On top of that, the American Academy of Family Physicians estimates only 35 percent of physicians go into primary care while the rest opt for more lucrative specialty areas. Nationwide, 139,531 family physicians will be needed by 2020, it projects.
But Maglione says the answer to fixing the shortages isn’t to allow APNs or others to do more than they are capable or trained to do. Instead, policies should be adopted, such as education grants and loans, to help spur more people into the professions, he said.
State Rep. Peggy Lehner, R-Kettering, a co-sponsor of House Bill 198, said patient-centered medical homes can address the shortage by letting physicians and nurses work at the peak of their training.
Freeing up physicians from handling aspects of care that nurses are trained to perform allows them to focus on areas that go beyond a nurse’s training, Lehner said.
“If you’re using a physician to do what a nurse can do, you’re not making good use of your limited resources,” she said.
“Scope of practice” disputes complicate efforts to develop better ways of delivering care, she said.

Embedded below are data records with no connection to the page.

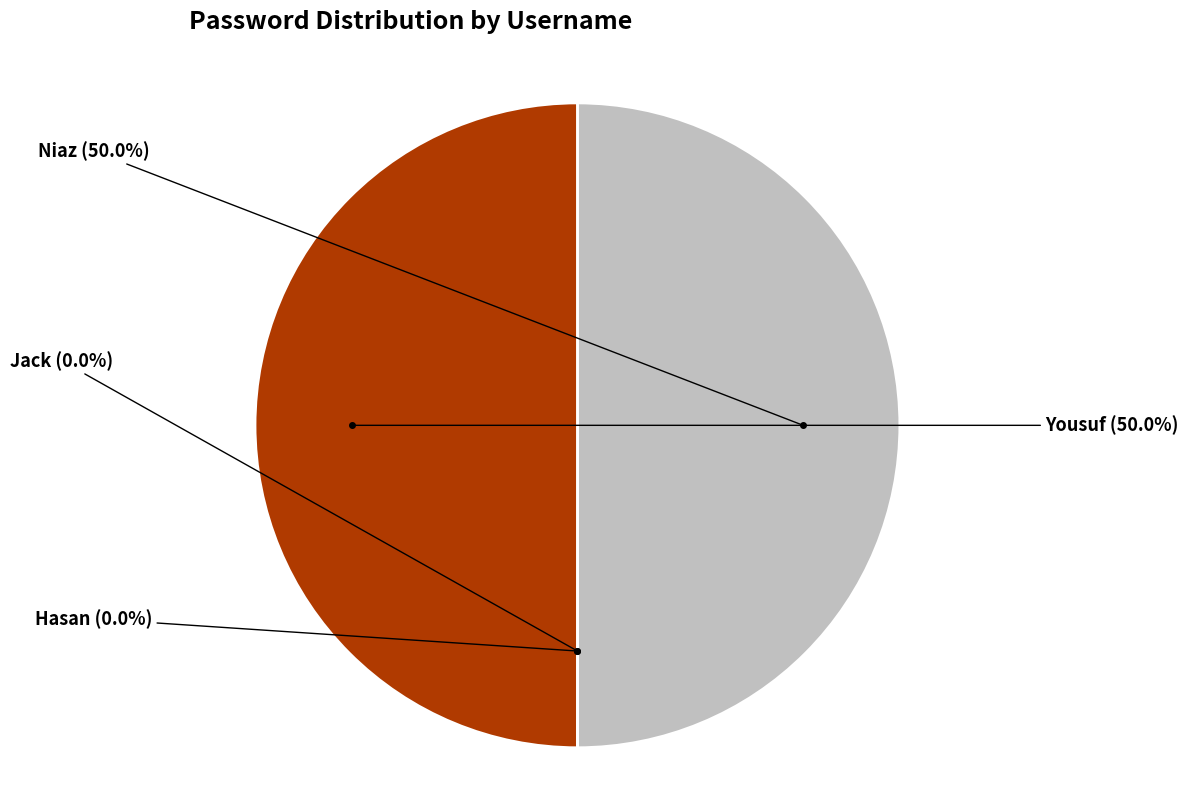

Combined, do Yousuf and Niaz account for over 50%?

Yes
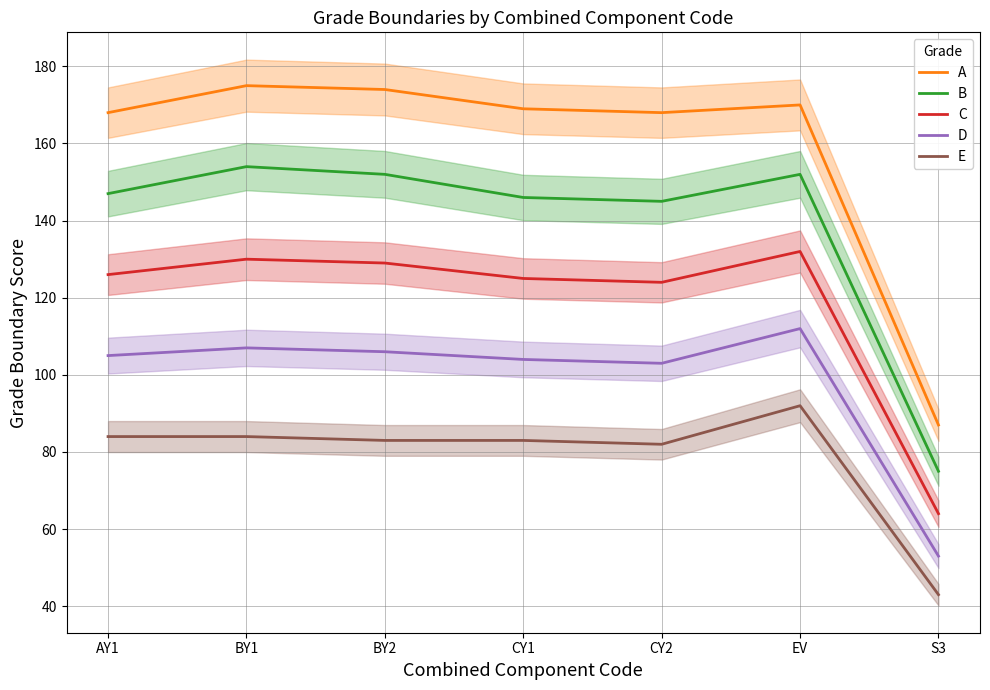

Which category has the lowest value across all series?

S3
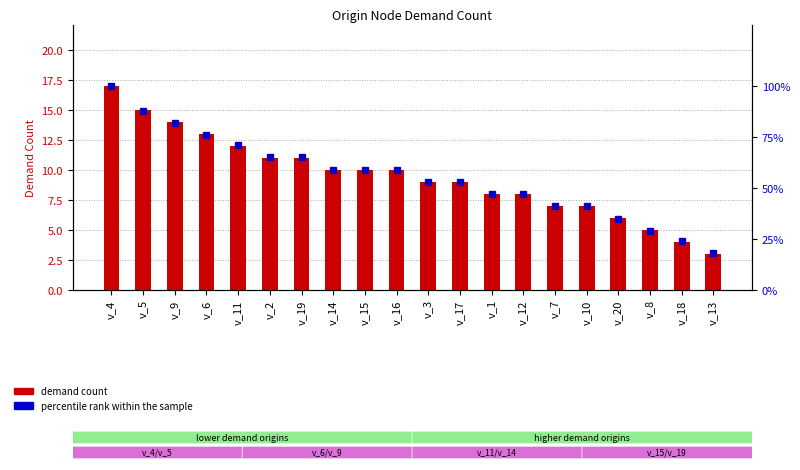

Rank the series at v_13 from lowest to highest value.

demand count, percentile rank within the sample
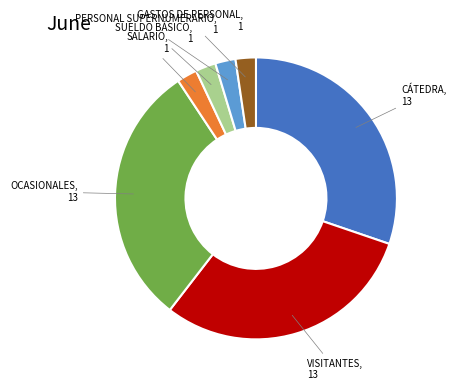

Does any single category account for the majority?

No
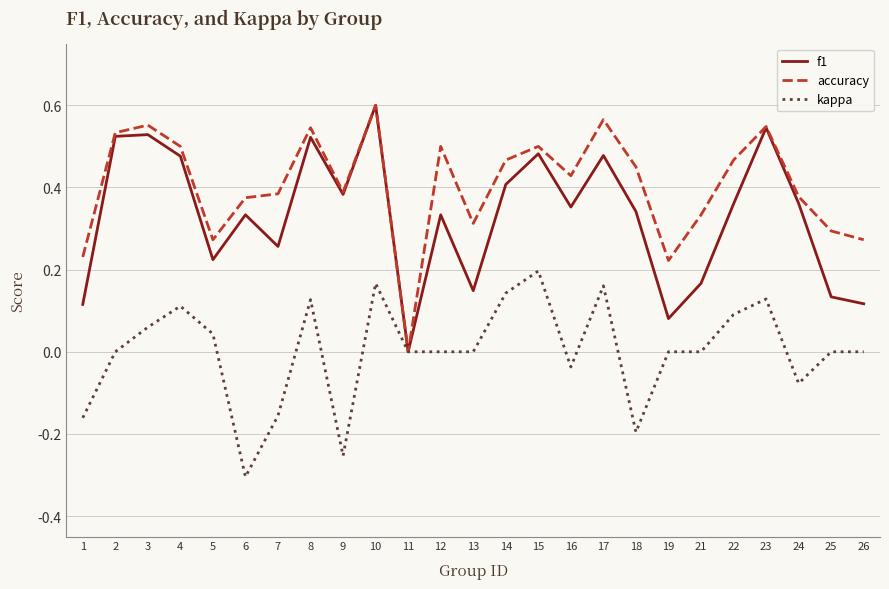

How many series are shown in this chart?

3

“They’re just looking at how to grab each other’s piece of the pie, rather than working together to divide the pie,” she said.
Doctors and physician groups often cite safety concerns in speaking of scope of practice issues, though none interviewed for this article could cite specific poor outcomes or lawsuits that had resulted from expanding nurses’ scope of practice.
Quantifying the harm done by a health care professional can be difficult to do, said Dr. Gary LeRoy, a family doctor at East Dayton Health Center and associate dean of student affairs/admissions at Wright State University’s Boonshoft School of Medicine.
For example, “if I don’t know about it, then I probably won’t know that I missed it,” LeRoy said.
Advocates for doctors also speak of differences in training, which Spicer called “substantial.”
“The training that an APN has is complementary to that of a physician, but there’s no way it can be viewed as an equivalent, and that’s something that people need to think about,” she said.
Patricia Martin, dean of Wright State University’s College of Nursing and Health, said the disputes between doctors and nurses don’t just stem from a “turf war” mentality, but from a lack of understanding.
“There are physicians who aren’t familiar with the education and the preparation and what nurses might safely be able to do,” she said.
Much is at stake in reaching an understanding between doctors and nurses, LeRoy said.
“If the dust doesn’t settle between the nursing profession and the physician profession, I think it can become detrimental to the health and welfare of our citizens,” LeRoy said. “…There’s a lost opportunity to enhance the care that can be provided to our patients.”